Évolution de la dette reprise par la CADES 2019 - 2023

(en milliards d'euros)

Source : commission des finances du Sénat

2. Une prorogation de 8 ans

La Cour des comptes a jugé à plusieurs reprises plausible l'hypothèse d'une extinction de la dette portée par la Cades en 2024. La reprise d'une partie de la dette de l'Acoss et des hôpitaux remet aujourd'hui en question cet horizon.

Le transfert de nouvelles dettes à la Cades est encadré par l'article 4 bis de l'ordonnance de 1996. Celui-ci, modifié par la loi organique du 2 août 2005 relative aux lois de financement de la sécurité sociale, dispose que tout nouveau transfert de dette à la Cades est accompagné d'une augmentation des recettes de la caisse permettant de ne pas accroître la durée d'amortissement de la dette sociale 26 ( * ) . Le Conseil constitutionnel a souligné la valeur organique de cette règle dans sa décision du 29 juillet 2005 27 ( * ) .

Cet article été précisé par la loi organique du 13 novembre 2010, qui dispose que tout nouveau transfert de dette à la Cades doit être accompagné d'une augmentation du produit d'impositions de toute nature ou de la réalisation d'actifs affecté à la caisse permettant de ne pas accroître la durée d'amortissement de la dette sociale 28 ( * ) . Par dérogation, la même loi organique disposait que la loi de financement de la sécurité sociale pour 2011 pouvait prévoir des transferts de dette conduisant à un accroissement de la durée d'amortissement de la dette sociale dans la limite de quatre années, conduisant de fait à un report de l'extinction de la Cades de 2021 à 2025. Le Conseil constitutionnel a jugé, à l'occasion de l'examen de la loi de financement de la sécurité sociale pour 2011 , qu'il était nécessaire que la LFSS prévoie l'ensemble des ressources affectées au remboursement de la dette sociale jusqu'au terme prévu pour celui-ci et que ces ressources soient suffisantes pour que ce terme ne soit pas dépassé, prohibant donc tout report au-delà de 2025 29 ( * ) . Il a également jugé que si la LFSS peut prévoir un transfert financé à due concurrence par des recettes affectées aux régimes de sécurité sociale, cette compensation ne doit pas conduire à une dégradation des conditions générales de l'équilibre financier de la sécurité sociale de l'année à venir.
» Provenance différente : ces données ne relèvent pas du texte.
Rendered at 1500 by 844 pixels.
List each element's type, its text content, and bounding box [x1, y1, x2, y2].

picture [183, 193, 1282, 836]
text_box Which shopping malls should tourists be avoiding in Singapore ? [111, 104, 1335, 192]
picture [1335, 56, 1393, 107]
Il résulte des conditions imposées par le législateur organique et la jurisprudence du Conseil constitutionnel que toute nouvelle reprise sans changement d'horizon ne saurait être effectuée sans augmentation des ressources de la Cades. La majoration de celles-ci ne devant avoir d'effet sur l'équilibre des comptes sociaux, elle ne peut intervenir qu'en cas de situation excédentaire ou si cette condition n'est pas respectée, qu'à la suite d'un relèvement des prélèvements obligatoires dédiés à la sécurité sociale.
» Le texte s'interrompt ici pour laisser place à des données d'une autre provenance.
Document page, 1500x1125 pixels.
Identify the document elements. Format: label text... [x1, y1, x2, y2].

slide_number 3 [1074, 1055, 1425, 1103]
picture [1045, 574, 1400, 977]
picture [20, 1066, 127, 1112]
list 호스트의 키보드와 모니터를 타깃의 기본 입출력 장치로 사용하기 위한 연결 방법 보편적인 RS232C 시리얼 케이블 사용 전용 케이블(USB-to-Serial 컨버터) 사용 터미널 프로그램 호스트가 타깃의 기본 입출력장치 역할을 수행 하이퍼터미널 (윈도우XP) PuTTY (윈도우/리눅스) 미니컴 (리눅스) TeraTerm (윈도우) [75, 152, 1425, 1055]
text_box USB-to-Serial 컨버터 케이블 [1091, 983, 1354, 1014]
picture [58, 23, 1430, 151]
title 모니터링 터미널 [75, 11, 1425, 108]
Le Gouvernement ne souhaitant pas activer ce levier, l'article 1 er du projet de loi organique prévoit un report de la date d'extinction de la Cades du 31 décembre 2025 au 31 décembre 2033 .


* 25 Cette estimation intègre les 25 milliards d'euros de déficit cumulés non repris de l'ACOSS au 31 décembre dernier et 40 milliards d'euros au titre de la dette de l'ACOSS pour 2020.
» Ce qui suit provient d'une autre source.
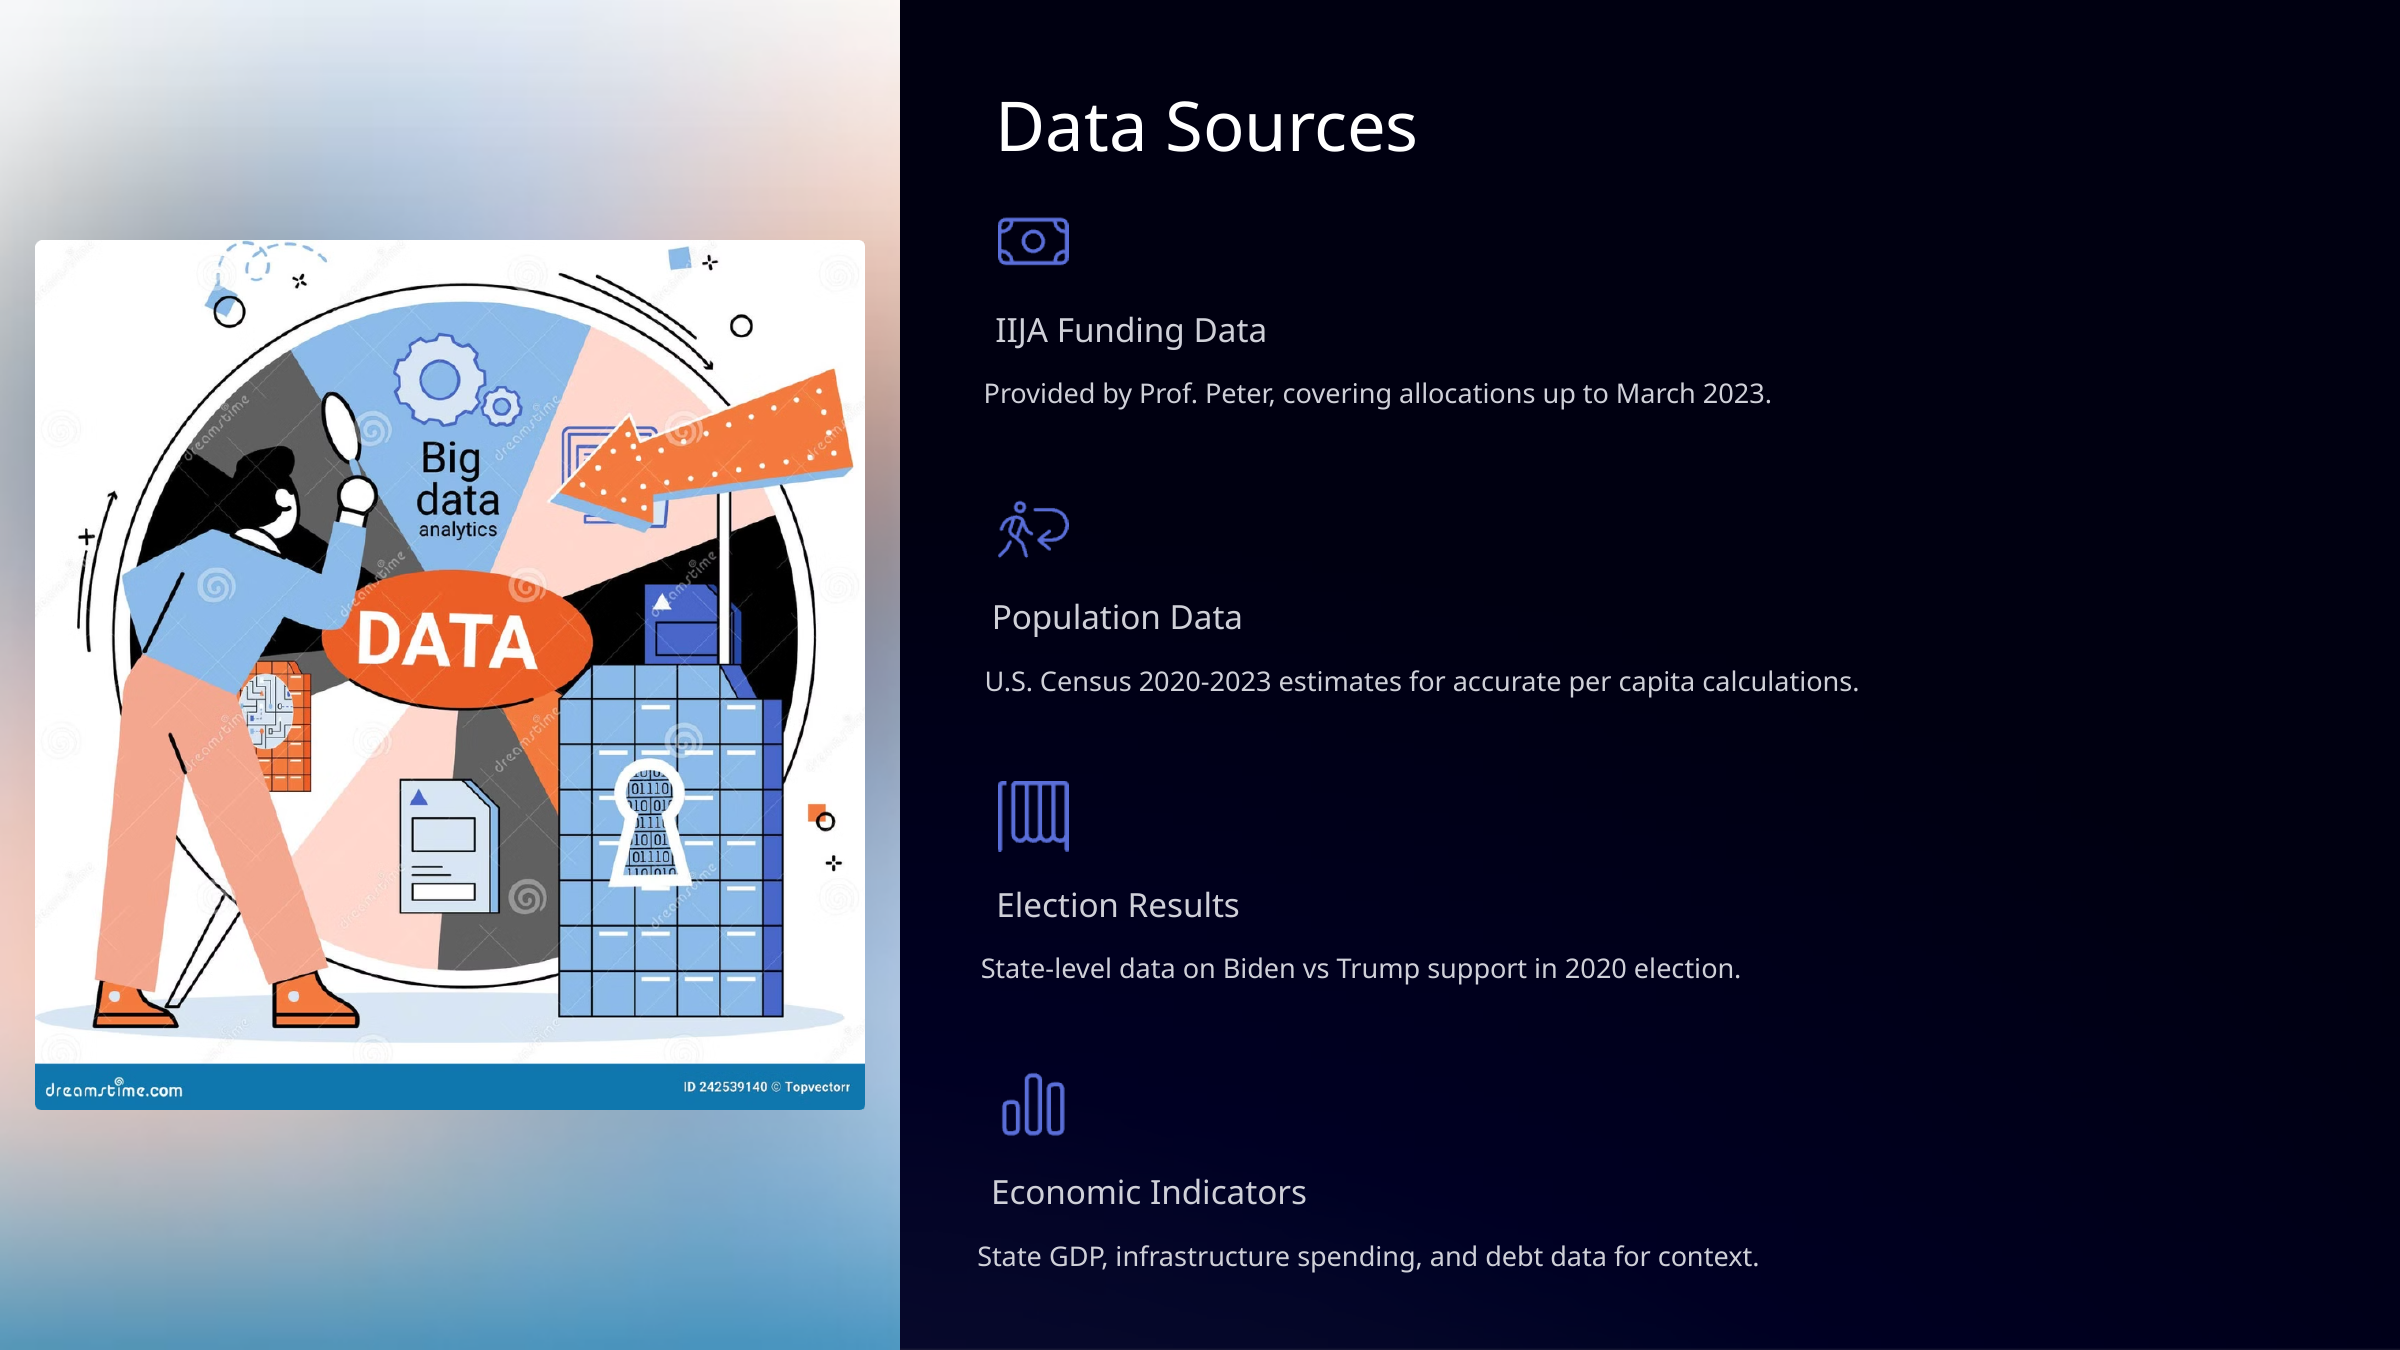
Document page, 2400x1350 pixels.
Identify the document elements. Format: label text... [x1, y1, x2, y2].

picture [997, 781, 1069, 853]
text_box IIJA Funding Data [995, 304, 1268, 349]
text_box U.S. Census 2020-2023 estimates for accurate per capita calculations. [984, 652, 1860, 697]
text_box Election Results [996, 879, 1241, 924]
picture [997, 1068, 1069, 1140]
text_box Population Data [991, 592, 1244, 637]
text_box Economic Indicators [990, 1167, 1308, 1212]
picture [997, 493, 1069, 565]
text_box State GDP, infrastructure spending, and debt data for context. [977, 1227, 1760, 1272]
text_box Data Sources [995, 77, 1420, 165]
picture [997, 206, 1069, 277]
text_box Provided by Prof. Peter, covering allocations up to March 2023. [983, 365, 1772, 410]
text_box State-level data on Biden vs Trump support in 2020 election. [980, 940, 1742, 985]
picture [0, 0, 901, 1350]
* 26 Article 20 de la loi organique n° 2005-881 du 2 août 2005 relative aux lois de financement de la sécurité sociale.

* 27 Décision du Conseil constitutionnel n° 2005-519 DC du 29 juillet 2005.

* 28 Loi organique n° 2010-1380 du 13 novembre 2010 relative à la gestion de la dette sociale.

* 29 Décision n° 2010-620 DC du 16 décembre 2010.